Source document ::
============================================================

If you replace your nested loops with 2 HashSet's, you'll have two ways of calculating the exception between the two:
Using SymmetricExceptWith()
The HashSet<T>.SymmetricExceptWith()
function allows us to calculate the subset of terms that exist in either collection but not in both:
# Create hashset from one list
$userIDs = [System.Collections.Generic.HashSet[string]]::new([string[]]$csv1.identifier)
# Pass the other list to `SymmetricExceptWith`
$userIDs.SymmetricExceptWith([string[]]$csv2.identifier)
# Now we have an efficient filter!
$relevantRecords = @($csv1;$csv2) |Where-Object { $userIDs.Contains($_.identifier) } |Sort-Object -Unique identifier
Using a sets to track duplicates
Similarly we can use hash sets to keep track of which terms that have been observed at least once, and which ones has been seen more than once:
# Create sets for tracking
$seenOnce = [System.Collections.Generic.HashSet[string]]::new()
$seenTwice = [System.Collections.Generic.HashSet[string]]::new()

============================================================

Information provided ::
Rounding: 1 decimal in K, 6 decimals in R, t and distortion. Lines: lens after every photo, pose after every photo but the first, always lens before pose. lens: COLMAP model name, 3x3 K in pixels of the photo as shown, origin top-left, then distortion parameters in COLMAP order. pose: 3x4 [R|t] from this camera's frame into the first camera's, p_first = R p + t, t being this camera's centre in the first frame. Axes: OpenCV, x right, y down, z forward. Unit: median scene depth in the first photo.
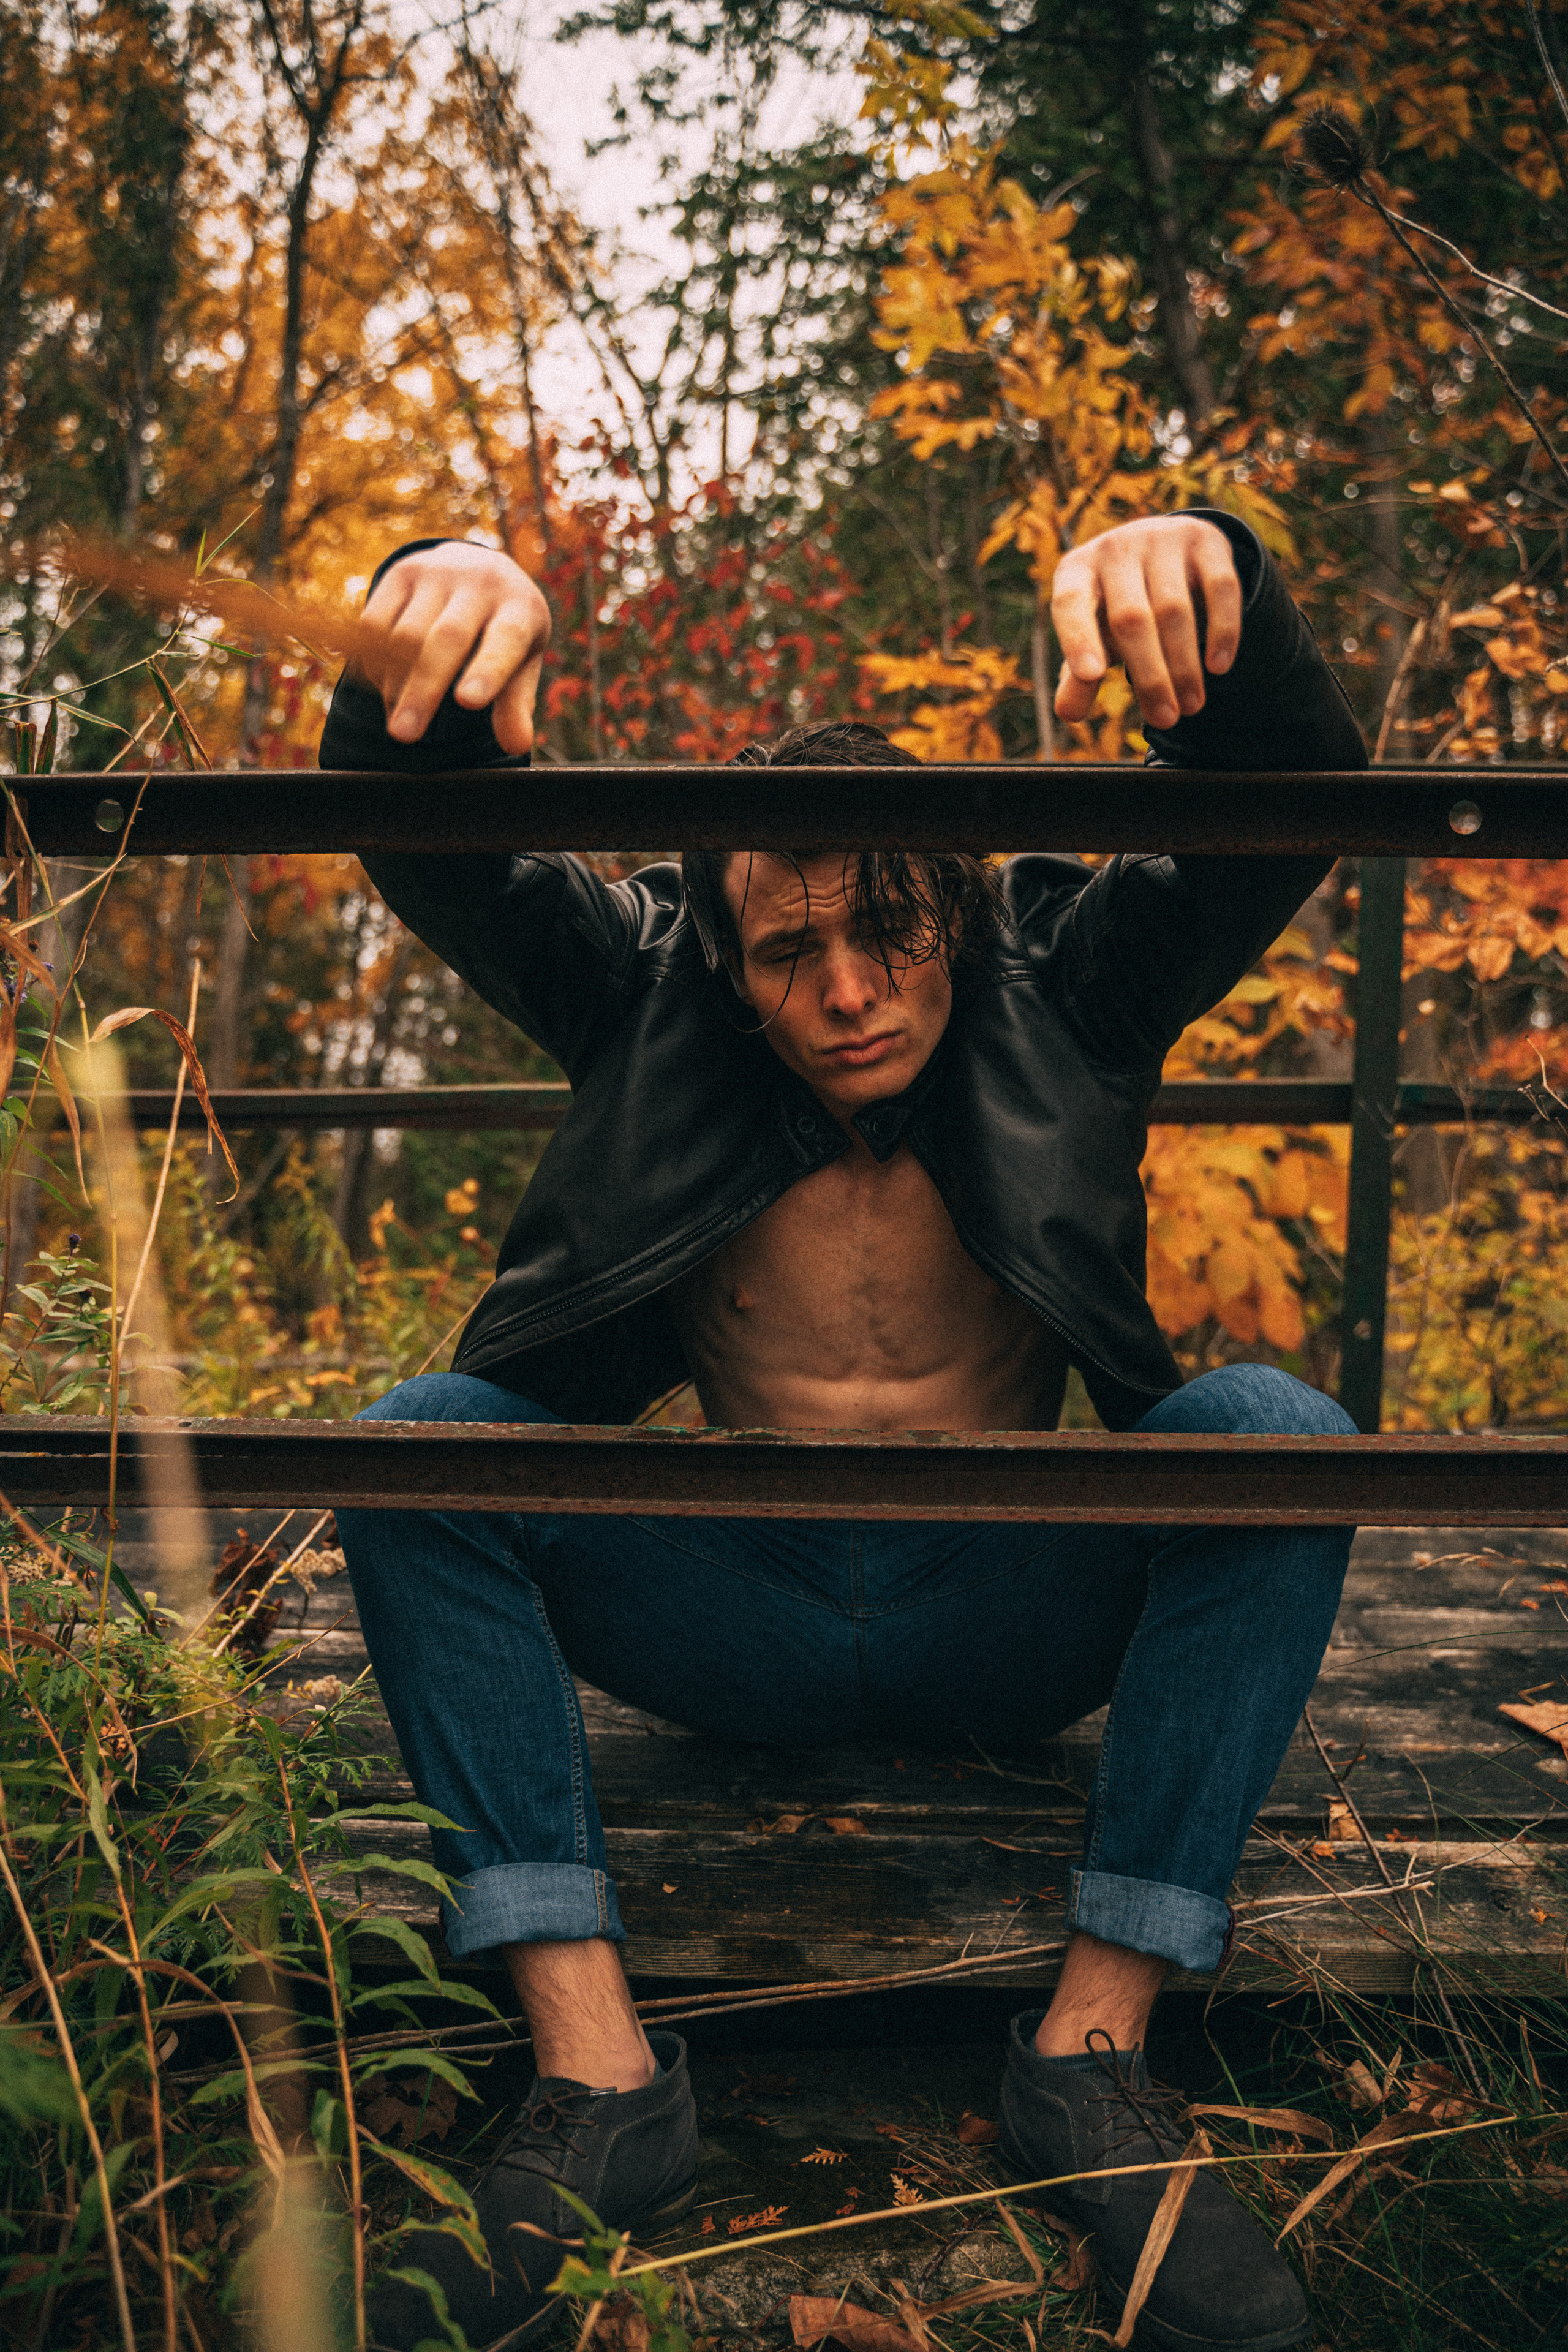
lens RADIAL K [[1858.5, 0, 784.0], [0, 1858.5, 1176.0], [0, 0, 1]] dist [-0.103739, -0.001169]
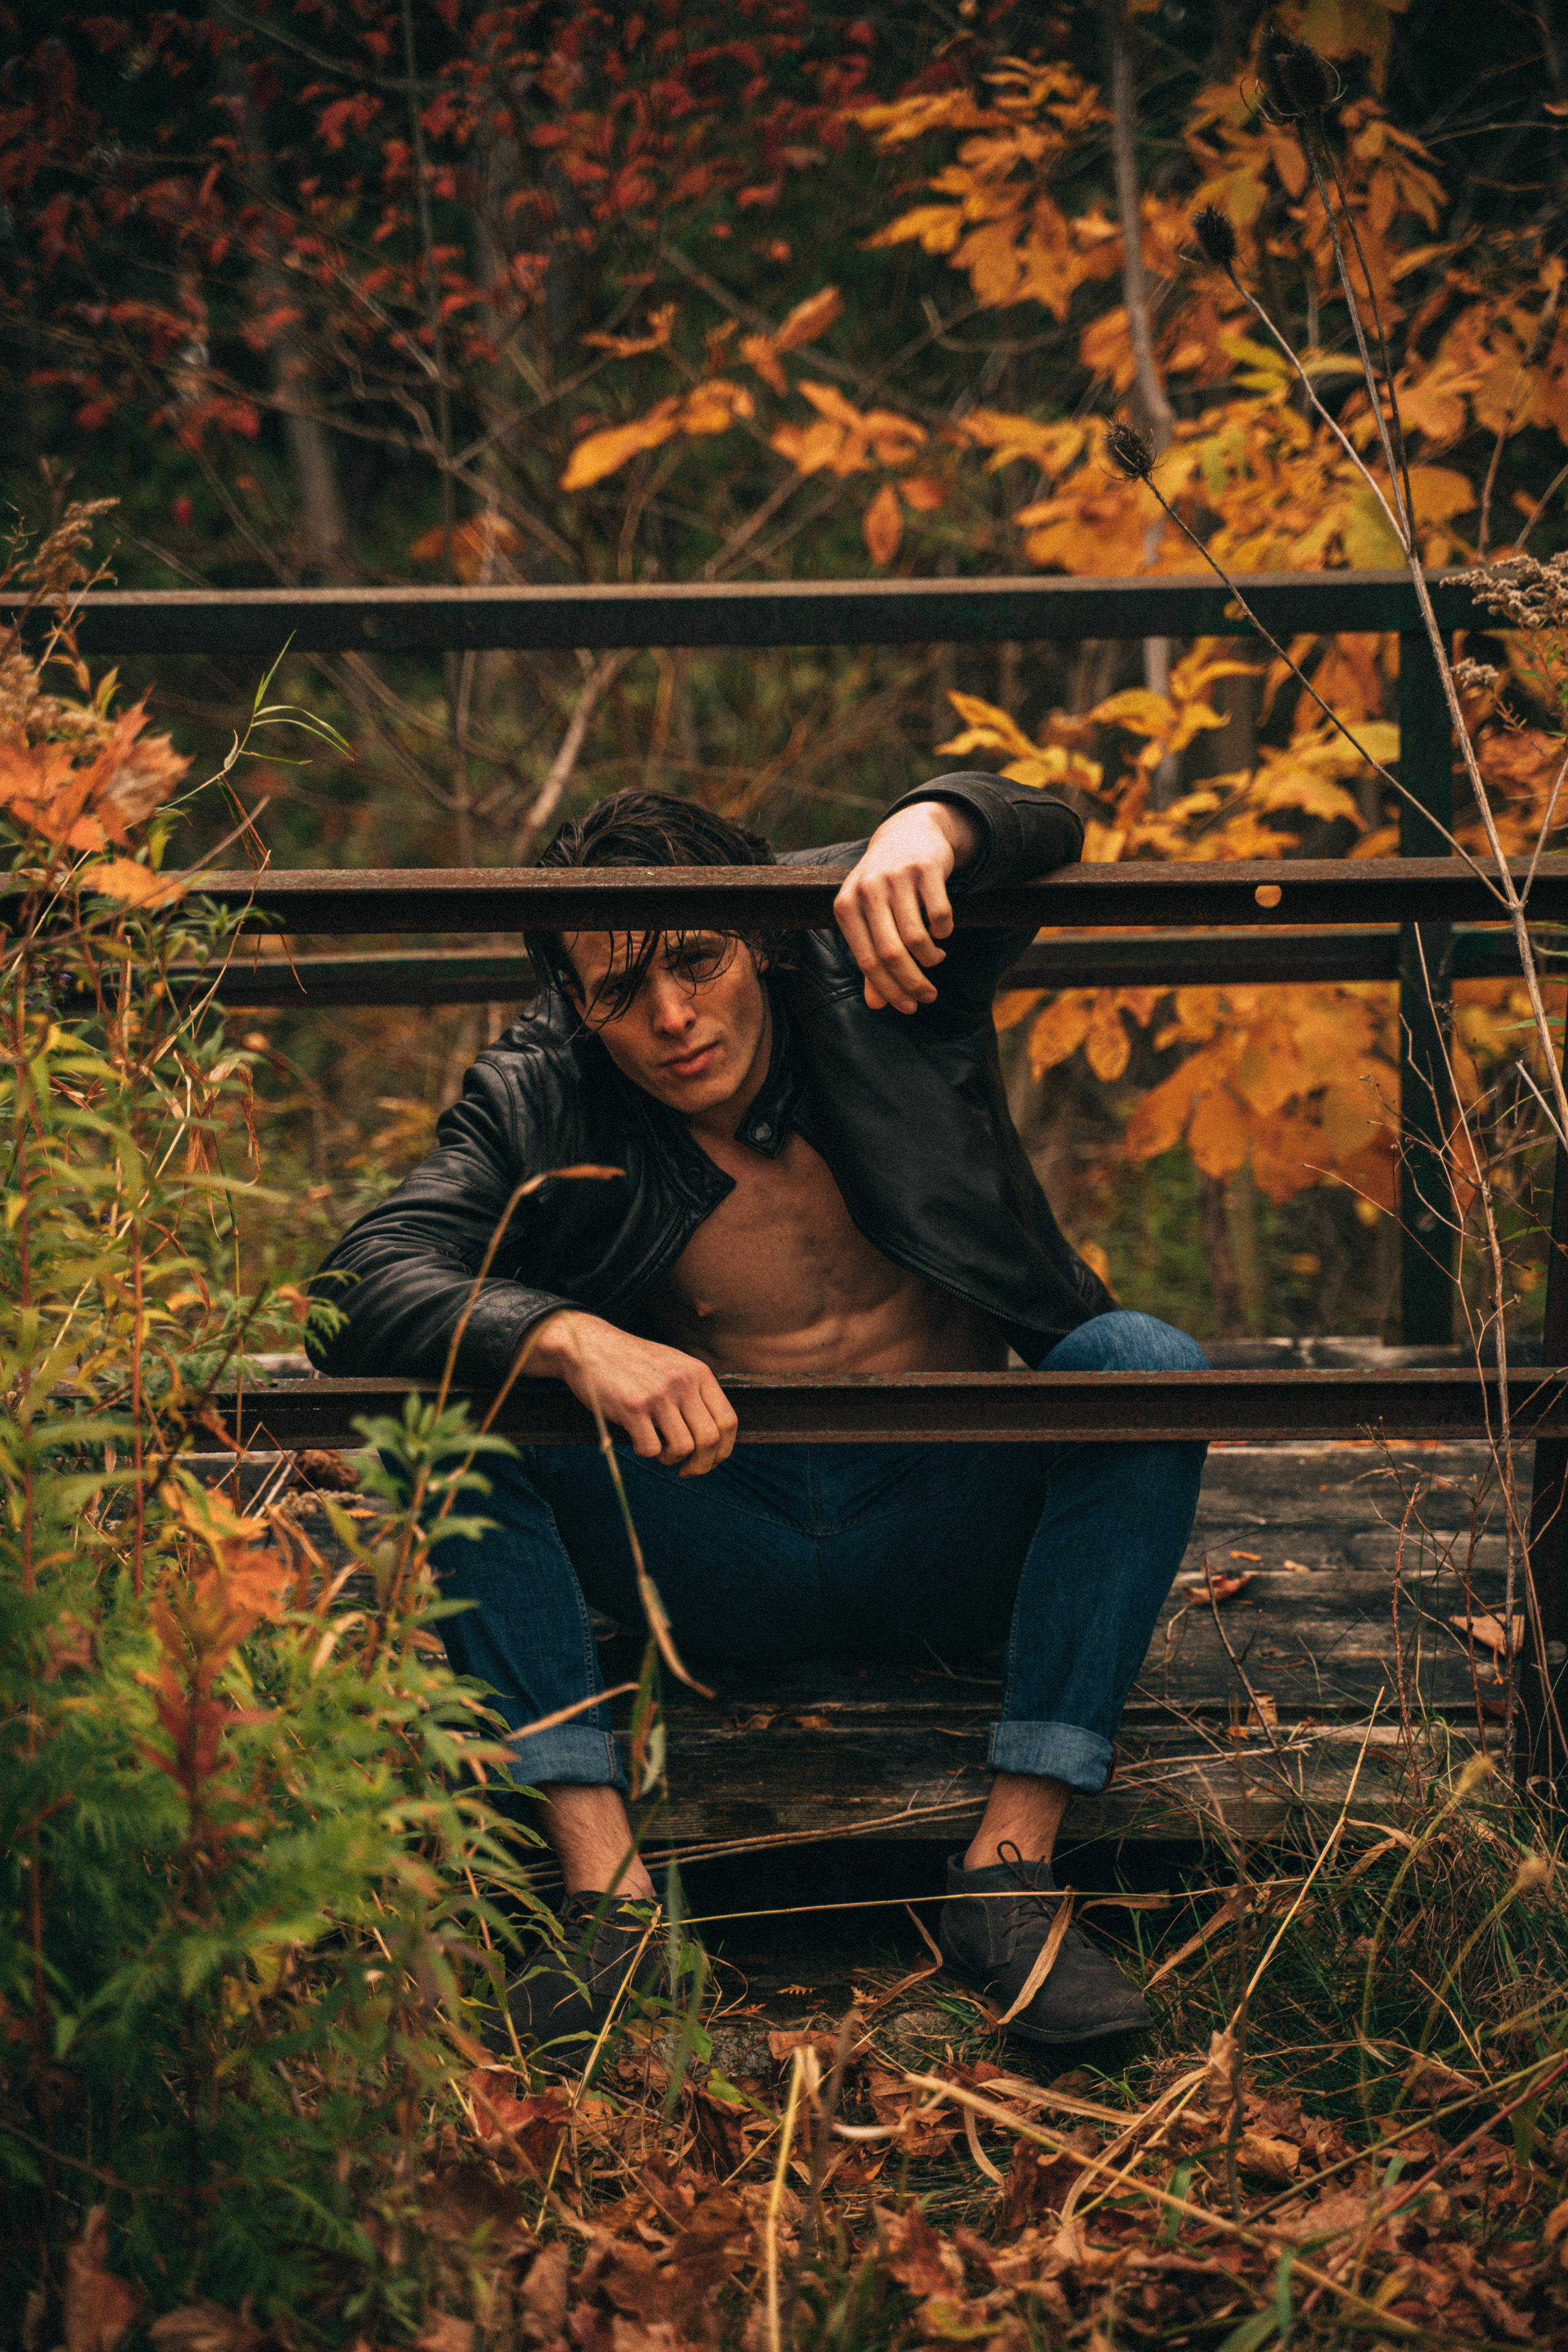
lens RADIAL K [[5045.8, 0, 784.0], [0, 5045.8, 1176.0], [0, 0, 1]] dist [-0.003052, -0.007152]
pose [[0.999663, -0.023816, 0.010343, -0.007726], [0.022401, 0.992490, 0.120256, -0.380315], [-0.013129, -0.119983, 0.992689, -2.223087]]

============================================================

Work request :: Can you continue the PowerShell HashSet explanation from its last line? The listing was taken from a separate source.

Task result ::
# Loop through whole superset of records
foreach($record in @($csv1;$csv2)){
# Always attempt to add to the $seenOnce set
if(!$seenOnce.Add($record.identifier)){
# We've already seen this identifier once, add it to $seenTwice
[void]$seenTwice.Add($record.identifier)
}
}
# Just like the previous example, we now have an efficient filter!
$relevantRecords = @($csv1;$csv2) |Where-Object { $seenOnce.Contains($_.identifier) -and -not $seenTwice.Contains($_.identifier) } |Sort-Object -Unique identifier
Using a hash table as a grouping construct
You could also use a dictionary type (like a [hashtable]
for example) to group records from both csv files based on their identifier, and then filter on number of record values in each dictionary entry:
# Groups records on their identifier value
$groupsById = @{}
foreach($record in @($csv1;$csv2)){
if(-not $groupsById.ContainsKey($record.identifier)){
$groupsById[$record.identifier] = @()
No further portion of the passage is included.